WHAT TO WORK ON - Could you copy every line of the items below, without changing a single character?

DATA EXCERPTS -
__________

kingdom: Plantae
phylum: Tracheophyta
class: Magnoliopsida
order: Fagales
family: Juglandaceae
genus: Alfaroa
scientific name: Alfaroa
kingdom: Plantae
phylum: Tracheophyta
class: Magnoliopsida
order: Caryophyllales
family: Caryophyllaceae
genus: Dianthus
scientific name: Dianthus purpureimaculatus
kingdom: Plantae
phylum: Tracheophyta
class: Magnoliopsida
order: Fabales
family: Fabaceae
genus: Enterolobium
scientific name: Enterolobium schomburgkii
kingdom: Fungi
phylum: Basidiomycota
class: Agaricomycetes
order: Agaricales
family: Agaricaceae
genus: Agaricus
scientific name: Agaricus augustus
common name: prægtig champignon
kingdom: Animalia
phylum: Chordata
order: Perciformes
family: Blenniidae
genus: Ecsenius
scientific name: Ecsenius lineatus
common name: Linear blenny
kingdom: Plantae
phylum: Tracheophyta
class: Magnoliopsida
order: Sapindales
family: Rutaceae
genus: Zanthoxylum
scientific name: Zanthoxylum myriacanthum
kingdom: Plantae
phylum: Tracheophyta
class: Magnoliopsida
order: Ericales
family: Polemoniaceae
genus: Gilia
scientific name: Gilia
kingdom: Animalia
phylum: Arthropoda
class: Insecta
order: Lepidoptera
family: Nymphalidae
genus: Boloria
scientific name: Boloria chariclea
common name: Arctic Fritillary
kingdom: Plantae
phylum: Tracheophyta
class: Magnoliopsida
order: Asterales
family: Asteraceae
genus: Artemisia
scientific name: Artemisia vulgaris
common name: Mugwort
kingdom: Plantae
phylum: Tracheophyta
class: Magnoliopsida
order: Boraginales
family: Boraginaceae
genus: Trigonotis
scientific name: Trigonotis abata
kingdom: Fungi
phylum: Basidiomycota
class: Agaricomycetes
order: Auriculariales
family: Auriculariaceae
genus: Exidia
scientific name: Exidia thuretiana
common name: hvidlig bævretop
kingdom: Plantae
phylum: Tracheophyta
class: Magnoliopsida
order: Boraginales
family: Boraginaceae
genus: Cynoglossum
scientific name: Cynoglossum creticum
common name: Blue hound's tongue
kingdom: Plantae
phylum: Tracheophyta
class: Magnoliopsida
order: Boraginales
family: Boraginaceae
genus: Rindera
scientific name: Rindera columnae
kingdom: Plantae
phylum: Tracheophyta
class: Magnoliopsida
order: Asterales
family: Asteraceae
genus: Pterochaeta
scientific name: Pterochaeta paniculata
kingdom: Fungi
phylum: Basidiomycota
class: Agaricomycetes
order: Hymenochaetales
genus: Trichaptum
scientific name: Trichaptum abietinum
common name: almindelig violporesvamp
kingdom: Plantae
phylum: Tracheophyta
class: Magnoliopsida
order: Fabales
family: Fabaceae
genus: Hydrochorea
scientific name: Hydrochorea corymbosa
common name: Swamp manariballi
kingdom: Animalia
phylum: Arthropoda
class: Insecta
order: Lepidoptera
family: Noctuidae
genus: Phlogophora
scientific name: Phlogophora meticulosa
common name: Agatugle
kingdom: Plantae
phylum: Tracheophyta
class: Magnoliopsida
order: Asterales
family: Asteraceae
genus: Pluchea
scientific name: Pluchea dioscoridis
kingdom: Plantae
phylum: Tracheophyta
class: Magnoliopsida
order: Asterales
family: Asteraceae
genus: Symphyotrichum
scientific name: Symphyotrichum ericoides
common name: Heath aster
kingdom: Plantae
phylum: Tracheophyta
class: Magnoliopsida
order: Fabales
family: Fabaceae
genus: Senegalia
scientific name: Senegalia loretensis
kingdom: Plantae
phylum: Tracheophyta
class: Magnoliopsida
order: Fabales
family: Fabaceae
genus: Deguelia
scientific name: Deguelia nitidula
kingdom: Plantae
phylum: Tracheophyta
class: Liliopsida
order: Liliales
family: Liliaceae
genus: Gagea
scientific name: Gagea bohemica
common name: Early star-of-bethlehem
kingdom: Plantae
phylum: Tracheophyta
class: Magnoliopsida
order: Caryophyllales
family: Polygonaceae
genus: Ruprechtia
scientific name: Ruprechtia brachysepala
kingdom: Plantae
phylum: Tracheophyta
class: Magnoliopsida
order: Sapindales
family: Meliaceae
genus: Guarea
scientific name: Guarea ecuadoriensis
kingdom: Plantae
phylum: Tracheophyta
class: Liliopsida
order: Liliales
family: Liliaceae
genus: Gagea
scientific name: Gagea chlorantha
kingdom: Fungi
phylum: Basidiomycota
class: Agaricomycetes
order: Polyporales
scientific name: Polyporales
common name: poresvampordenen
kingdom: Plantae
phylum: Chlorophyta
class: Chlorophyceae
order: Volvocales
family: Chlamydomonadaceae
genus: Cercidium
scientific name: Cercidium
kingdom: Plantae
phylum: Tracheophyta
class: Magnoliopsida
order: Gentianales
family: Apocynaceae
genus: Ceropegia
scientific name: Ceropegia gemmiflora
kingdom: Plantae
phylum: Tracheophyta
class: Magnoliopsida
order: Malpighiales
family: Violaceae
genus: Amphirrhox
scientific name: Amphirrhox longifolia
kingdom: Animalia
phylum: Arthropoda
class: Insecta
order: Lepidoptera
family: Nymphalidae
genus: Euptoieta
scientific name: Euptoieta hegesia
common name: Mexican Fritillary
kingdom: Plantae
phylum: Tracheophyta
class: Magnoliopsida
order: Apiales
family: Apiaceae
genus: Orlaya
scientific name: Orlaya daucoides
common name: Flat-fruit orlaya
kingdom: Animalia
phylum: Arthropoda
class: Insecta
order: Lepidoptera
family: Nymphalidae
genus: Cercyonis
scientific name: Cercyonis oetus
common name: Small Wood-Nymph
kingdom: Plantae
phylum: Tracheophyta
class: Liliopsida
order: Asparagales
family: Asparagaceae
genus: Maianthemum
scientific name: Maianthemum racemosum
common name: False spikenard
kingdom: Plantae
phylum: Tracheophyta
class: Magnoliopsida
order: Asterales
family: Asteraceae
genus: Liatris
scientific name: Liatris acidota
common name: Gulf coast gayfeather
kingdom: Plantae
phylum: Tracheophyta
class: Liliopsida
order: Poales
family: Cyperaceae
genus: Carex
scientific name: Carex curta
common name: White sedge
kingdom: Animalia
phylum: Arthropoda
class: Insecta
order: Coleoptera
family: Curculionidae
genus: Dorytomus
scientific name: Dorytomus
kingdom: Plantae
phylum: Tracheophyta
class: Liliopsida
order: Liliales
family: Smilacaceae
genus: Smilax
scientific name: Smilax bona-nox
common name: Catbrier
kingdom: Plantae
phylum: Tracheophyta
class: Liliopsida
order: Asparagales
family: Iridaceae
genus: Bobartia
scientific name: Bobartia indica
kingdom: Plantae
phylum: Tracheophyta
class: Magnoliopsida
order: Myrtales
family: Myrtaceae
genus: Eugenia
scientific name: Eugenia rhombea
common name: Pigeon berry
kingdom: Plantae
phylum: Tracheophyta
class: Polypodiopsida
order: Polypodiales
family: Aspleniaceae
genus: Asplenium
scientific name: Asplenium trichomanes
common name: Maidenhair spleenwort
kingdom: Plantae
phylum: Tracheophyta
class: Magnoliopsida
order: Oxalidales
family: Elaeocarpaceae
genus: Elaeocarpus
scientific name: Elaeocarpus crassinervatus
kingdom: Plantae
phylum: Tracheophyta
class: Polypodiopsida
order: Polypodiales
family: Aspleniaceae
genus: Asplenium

__________

RESULT BELOW -
kingdom: Plantae
phylum: Tracheophyta
class: Magnoliopsida
order: Fagales
family: Juglandaceae
genus: Alfaroa
scientific name: Alfaroa
kingdom: Plantae
phylum: Tracheophyta
class: Magnoliopsida
order: Caryophyllales
family: Caryophyllaceae
genus: Dianthus
scientific name: Dianthus purpureimaculatus
kingdom: Plantae
phylum: Tracheophyta
class: Magnoliopsida
order: Fabales
family: Fabaceae
genus: Enterolobium
scientific name: Enterolobium schomburgkii
kingdom: Fungi
phylum: Basidiomycota
class: Agaricomycetes
order: Agaricales
family: Agaricaceae
genus: Agaricus
scientific name: Agaricus augustus
common name: prægtig champignon
kingdom: Animalia
phylum: Chordata
order: Perciformes
family: Blenniidae
genus: Ecsenius
scientific name: Ecsenius lineatus
common name: Linear blenny
kingdom: Plantae
phylum: Tracheophyta
class: Magnoliopsida
order: Sapindales
family: Rutaceae
genus: Zanthoxylum
scientific name: Zanthoxylum myriacanthum
kingdom: Plantae
phylum: Tracheophyta
class: Magnoliopsida
order: Ericales
family: Polemoniaceae
genus: Gilia
scientific name: Gilia
kingdom: Animalia
phylum: Arthropoda
class: Insecta
order: Lepidoptera
family: Nymphalidae
genus: Boloria
scientific name: Boloria chariclea
common name: Arctic Fritillary
kingdom: Plantae
phylum: Tracheophyta
class: Magnoliopsida
order: Asterales
family: Asteraceae
genus: Artemisia
scientific name: Artemisia vulgaris
common name: Mugwort
kingdom: Plantae
phylum: Tracheophyta
class: Magnoliopsida
order: Boraginales
family: Boraginaceae
genus: Trigonotis
scientific name: Trigonotis abata
kingdom: Fungi
phylum: Basidiomycota
class: Agaricomycetes
order: Auriculariales
family: Auriculariaceae
genus: Exidia
scientific name: Exidia thuretiana
common name: hvidlig bævretop
kingdom: Plantae
phylum: Tracheophyta
class: Magnoliopsida
order: Boraginales
family: Boraginaceae
genus: Cynoglossum
scientific name: Cynoglossum creticum
common name: Blue hound's tongue
kingdom: Plantae
phylum: Tracheophyta
class: Magnoliopsida
order: Boraginales
family: Boraginaceae
genus: Rindera
scientific name: Rindera columnae
kingdom: Plantae
phylum: Tracheophyta
class: Magnoliopsida
order: Asterales
family: Asteraceae
genus: Pterochaeta
scientific name: Pterochaeta paniculata
kingdom: Fungi
phylum: Basidiomycota
class: Agaricomycetes
order: Hymenochaetales
genus: Trichaptum
scientific name: Trichaptum abietinum
common name: almindelig violporesvamp
kingdom: Plantae
phylum: Tracheophyta
class: Magnoliopsida
order: Fabales
family: Fabaceae
genus: Hydrochorea
scientific name: Hydrochorea corymbosa
common name: Swamp manariballi
kingdom: Animalia
phylum: Arthropoda
class: Insecta
order: Lepidoptera
family: Noctuidae
genus: Phlogophora
scientific name: Phlogophora meticulosa
common name: Agatugle
kingdom: Plantae
phylum: Tracheophyta
class: Magnoliopsida
order: Asterales
family: Asteraceae
genus: Pluchea
scientific name: Pluchea dioscoridis
kingdom: Plantae
phylum: Tracheophyta
class: Magnoliopsida
order: Asterales
family: Asteraceae
genus: Symphyotrichum
scientific name: Symphyotrichum ericoides
common name: Heath aster
kingdom: Plantae
phylum: Tracheophyta
class: Magnoliopsida
order: Fabales
family: Fabaceae
genus: Senegalia
scientific name: Senegalia loretensis
kingdom: Plantae
phylum: Tracheophyta
class: Magnoliopsida
order: Fabales
family: Fabaceae
genus: Deguelia
scientific name: Deguelia nitidula
kingdom: Plantae
phylum: Tracheophyta
class: Liliopsida
order: Liliales
family: Liliaceae
genus: Gagea
scientific name: Gagea bohemica
common name: Early star-of-bethlehem
kingdom: Plantae
phylum: Tracheophyta
class: Magnoliopsida
order: Caryophyllales
family: Polygonaceae
genus: Ruprechtia
scientific name: Ruprechtia brachysepala
kingdom: Plantae
phylum: Tracheophyta
class: Magnoliopsida
order: Sapindales
family: Meliaceae
genus: Guarea
scientific name: Guarea ecuadoriensis
kingdom: Plantae
phylum: Tracheophyta
class: Liliopsida
order: Liliales
family: Liliaceae
genus: Gagea
scientific name: Gagea chlorantha
kingdom: Fungi
phylum: Basidiomycota
class: Agaricomycetes
order: Polyporales
scientific name: Polyporales
common name: poresvampordenen
kingdom: Plantae
phylum: Chlorophyta
class: Chlorophyceae
order: Volvocales
family: Chlamydomonadaceae
genus: Cercidium
scientific name: Cercidium
kingdom: Plantae
phylum: Tracheophyta
class: Magnoliopsida
order: Gentianales
family: Apocynaceae
genus: Ceropegia
scientific name: Ceropegia gemmiflora
kingdom: Plantae
phylum: Tracheophyta
class: Magnoliopsida
order: Malpighiales
family: Violaceae
genus: Amphirrhox
scientific name: Amphirrhox longifolia
kingdom: Animalia
phylum: Arthropoda
class: Insecta
order: Lepidoptera
family: Nymphalidae
genus: Euptoieta
scientific name: Euptoieta hegesia
common name: Mexican Fritillary
kingdom: Plantae
phylum: Tracheophyta
class: Magnoliopsida
order: Apiales
family: Apiaceae
genus: Orlaya
scientific name: Orlaya daucoides
common name: Flat-fruit orlaya
kingdom: Animalia
phylum: Arthropoda
class: Insecta
order: Lepidoptera
family: Nymphalidae
genus: Cercyonis
scientific name: Cercyonis oetus
common name: Small Wood-Nymph
kingdom: Plantae
phylum: Tracheophyta
class: Liliopsida
order: Asparagales
family: Asparagaceae
genus: Maianthemum
scientific name: Maianthemum racemosum
common name: False spikenard
kingdom: Plantae
phylum: Tracheophyta
class: Magnoliopsida
order: Asterales
family: Asteraceae
genus: Liatris
scientific name: Liatris acidota
common name: Gulf coast gayfeather
kingdom: Plantae
phylum: Tracheophyta
class: Liliopsida
order: Poales
family: Cyperaceae
genus: Carex
scientific name: Carex curta
common name: White sedge
kingdom: Animalia
phylum: Arthropoda
class: Insecta
order: Coleoptera
family: Curculionidae
genus: Dorytomus
scientific name: Dorytomus
kingdom: Plantae
phylum: Tracheophyta
class: Liliopsida
order: Liliales
family: Smilacaceae
genus: Smilax
scientific name: Smilax bona-nox
common name: Catbrier
kingdom: Plantae
phylum: Tracheophyta
class: Liliopsida
order: Asparagales
family: Iridaceae
genus: Bobartia
scientific name: Bobartia indica
kingdom: Plantae
phylum: Tracheophyta
class: Magnoliopsida
order: Myrtales
family: Myrtaceae
genus: Eugenia
scientific name: Eugenia rhombea
common name: Pigeon berry
kingdom: Plantae
phylum: Tracheophyta
class: Polypodiopsida
order: Polypodiales
family: Aspleniaceae
genus: Asplenium
scientific name: Asplenium trichomanes
common name: Maidenhair spleenwort
kingdom: Plantae
phylum: Tracheophyta
class: Magnoliopsida
order: Oxalidales
family: Elaeocarpaceae
genus: Elaeocarpus
scientific name: Elaeocarpus crassinervatus
kingdom: Plantae
phylum: Tracheophyta
class: Polypodiopsida
order: Polypodiales
family: Aspleniaceae
genus: Asplenium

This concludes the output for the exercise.